Les équipes de campagne de Mundubile et de ses alliés ont fait face à de nombreuses arrestations, enlèvements présumés et intimidations, en particulier dans les jours précédant les élections. Parmi les personnes détenues figurent des personnalités clés liées à l'Alliance Tonse Pamodzi, dont l'honorable Japhen Mwakalombe, président des élections, et d'autres comme le Dr Sebastian Kopulande et l'honorable George Kangwa Chisanga. Ces détentions ont suscité une anxiété généralisée parmi les membres de la famille et les collègues, qui restent incertains quant au statut juridique et à la localisation des personnes placées en détention.
Le 12 août, des officiers en civil armés ont mené un raid sur le centre de médias exploité par l'équipe de campagne de Mundubile à Ibex Hill, à Lusaka. Au cours de l'opération, les officiers auraient tiré à balles réelles, soulevant de sérieuses inquiétudes quant à la justification d'une telle force. Le raid visait une installation principalement utilisée pour diffuser des informations, suscitant des questions sur l'intention et la surveillance des actions des forces de l'ordre.
Au cours des dernières semaines, les activités de campagne ont été perturbées par des affrontements impliquant des forces de sécurité, des interférences lors de rassemblements et la détention de responsables critiques du processus électoral.
"Nous avons le droit à un processus électoral légal", a-t-il déclaré, soulignant que la campagne ne cherche pas l'impunité, mais plutôt la justice et une procédure régulière pour toute violation présumée.
En outre, ils demandent une enquête de la Commission des droits de l'homme sur les événements, en particulier le raid sur leurs opérations médiatiques. Pendant ce temps, le gouvernement maintient que l'élection se déroule sans heurts et que toutes les précautions nécessaires sont en place pour assurer la sécurité.

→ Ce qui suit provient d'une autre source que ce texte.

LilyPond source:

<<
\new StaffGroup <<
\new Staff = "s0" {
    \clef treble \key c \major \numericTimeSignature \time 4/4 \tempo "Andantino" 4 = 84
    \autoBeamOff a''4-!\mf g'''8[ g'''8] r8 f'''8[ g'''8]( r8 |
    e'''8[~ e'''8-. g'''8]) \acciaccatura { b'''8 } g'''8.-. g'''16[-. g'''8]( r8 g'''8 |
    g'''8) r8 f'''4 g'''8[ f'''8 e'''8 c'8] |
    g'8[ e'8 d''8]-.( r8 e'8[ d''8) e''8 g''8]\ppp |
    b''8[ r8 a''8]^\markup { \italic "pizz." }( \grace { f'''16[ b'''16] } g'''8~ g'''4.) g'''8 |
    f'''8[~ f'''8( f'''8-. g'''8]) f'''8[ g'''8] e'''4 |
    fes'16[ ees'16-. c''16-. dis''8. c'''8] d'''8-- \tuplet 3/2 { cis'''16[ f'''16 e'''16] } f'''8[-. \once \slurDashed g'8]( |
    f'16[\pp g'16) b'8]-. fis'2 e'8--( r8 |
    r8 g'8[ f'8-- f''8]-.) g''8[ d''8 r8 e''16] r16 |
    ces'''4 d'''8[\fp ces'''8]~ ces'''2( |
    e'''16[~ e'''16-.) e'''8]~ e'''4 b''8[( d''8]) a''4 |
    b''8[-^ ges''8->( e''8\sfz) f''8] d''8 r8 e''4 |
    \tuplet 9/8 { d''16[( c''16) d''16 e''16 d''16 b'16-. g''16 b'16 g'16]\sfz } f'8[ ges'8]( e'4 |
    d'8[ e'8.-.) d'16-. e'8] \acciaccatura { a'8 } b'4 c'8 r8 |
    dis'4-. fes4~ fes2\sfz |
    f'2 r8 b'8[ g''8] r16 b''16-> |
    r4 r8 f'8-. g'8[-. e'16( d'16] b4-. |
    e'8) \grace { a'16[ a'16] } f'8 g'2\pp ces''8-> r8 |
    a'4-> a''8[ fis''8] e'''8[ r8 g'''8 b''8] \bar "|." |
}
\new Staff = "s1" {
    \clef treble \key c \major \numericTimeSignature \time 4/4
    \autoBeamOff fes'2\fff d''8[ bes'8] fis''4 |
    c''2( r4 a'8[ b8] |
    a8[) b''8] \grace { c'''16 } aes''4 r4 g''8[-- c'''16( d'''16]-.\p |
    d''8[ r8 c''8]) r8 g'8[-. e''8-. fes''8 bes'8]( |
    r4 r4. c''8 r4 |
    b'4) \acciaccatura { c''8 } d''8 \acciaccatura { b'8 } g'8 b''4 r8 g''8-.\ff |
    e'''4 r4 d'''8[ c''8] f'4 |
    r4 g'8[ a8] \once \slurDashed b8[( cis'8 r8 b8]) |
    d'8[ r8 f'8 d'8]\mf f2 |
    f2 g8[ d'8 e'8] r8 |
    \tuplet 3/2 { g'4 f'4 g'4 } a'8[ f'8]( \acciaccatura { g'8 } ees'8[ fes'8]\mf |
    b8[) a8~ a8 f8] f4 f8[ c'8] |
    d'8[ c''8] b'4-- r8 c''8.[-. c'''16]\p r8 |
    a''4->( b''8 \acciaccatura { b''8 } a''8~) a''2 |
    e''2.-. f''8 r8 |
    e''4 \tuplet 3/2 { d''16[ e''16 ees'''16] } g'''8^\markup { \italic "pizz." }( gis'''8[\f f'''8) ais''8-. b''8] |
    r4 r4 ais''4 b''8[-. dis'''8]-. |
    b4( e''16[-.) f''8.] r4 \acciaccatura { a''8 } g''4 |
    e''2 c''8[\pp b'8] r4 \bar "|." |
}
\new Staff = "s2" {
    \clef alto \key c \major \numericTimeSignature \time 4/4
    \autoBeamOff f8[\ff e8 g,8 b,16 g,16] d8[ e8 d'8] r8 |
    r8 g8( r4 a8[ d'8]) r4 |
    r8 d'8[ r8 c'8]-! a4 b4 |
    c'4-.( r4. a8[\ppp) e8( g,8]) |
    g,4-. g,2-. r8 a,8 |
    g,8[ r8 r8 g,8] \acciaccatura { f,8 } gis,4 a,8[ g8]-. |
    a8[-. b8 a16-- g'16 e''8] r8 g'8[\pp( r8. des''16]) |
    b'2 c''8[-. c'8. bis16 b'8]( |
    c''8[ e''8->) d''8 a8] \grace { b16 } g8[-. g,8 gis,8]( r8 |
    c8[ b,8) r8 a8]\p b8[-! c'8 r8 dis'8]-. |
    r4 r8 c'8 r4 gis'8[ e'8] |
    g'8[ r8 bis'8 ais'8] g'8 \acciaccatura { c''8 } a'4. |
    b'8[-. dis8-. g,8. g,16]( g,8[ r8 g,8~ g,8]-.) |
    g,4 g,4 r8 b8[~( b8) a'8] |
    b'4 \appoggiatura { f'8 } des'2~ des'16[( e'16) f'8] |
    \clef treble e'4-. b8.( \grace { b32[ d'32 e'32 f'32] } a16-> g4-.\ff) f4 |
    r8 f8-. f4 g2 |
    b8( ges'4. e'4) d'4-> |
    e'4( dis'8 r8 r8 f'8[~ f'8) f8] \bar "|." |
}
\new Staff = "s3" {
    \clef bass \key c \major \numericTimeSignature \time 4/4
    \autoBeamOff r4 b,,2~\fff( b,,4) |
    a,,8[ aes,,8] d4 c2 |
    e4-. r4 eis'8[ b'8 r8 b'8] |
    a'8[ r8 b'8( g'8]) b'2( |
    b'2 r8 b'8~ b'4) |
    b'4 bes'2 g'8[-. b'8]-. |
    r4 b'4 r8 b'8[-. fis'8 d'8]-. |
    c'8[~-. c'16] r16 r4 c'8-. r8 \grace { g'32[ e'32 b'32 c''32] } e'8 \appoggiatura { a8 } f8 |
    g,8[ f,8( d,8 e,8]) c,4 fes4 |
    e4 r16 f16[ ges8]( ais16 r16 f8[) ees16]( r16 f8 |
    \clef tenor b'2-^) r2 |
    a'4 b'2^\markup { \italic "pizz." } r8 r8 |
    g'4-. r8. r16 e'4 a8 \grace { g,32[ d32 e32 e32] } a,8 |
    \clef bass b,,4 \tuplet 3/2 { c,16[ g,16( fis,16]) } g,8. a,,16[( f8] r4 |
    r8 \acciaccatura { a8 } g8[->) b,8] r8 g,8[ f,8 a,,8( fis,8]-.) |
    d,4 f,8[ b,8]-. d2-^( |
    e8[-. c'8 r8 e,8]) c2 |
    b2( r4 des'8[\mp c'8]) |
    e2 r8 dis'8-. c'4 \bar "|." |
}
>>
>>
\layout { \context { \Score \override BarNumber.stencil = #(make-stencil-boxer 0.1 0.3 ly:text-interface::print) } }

Hichilema, un ancien homme d'affaires et six fois candidat à la présidence, se présente sur son bilan économique, mettant en évidence les efforts pour stabiliser l'économie après que la Zambie ait fait défaut de paiement de sa dette souveraine en 2020.
Comme les résultats devraient être annoncés d'ici le 17 août, l'accent reste mis sur la question de savoir si les élections seront perçues comme libres, équitables et reflétant la volonté du peuple.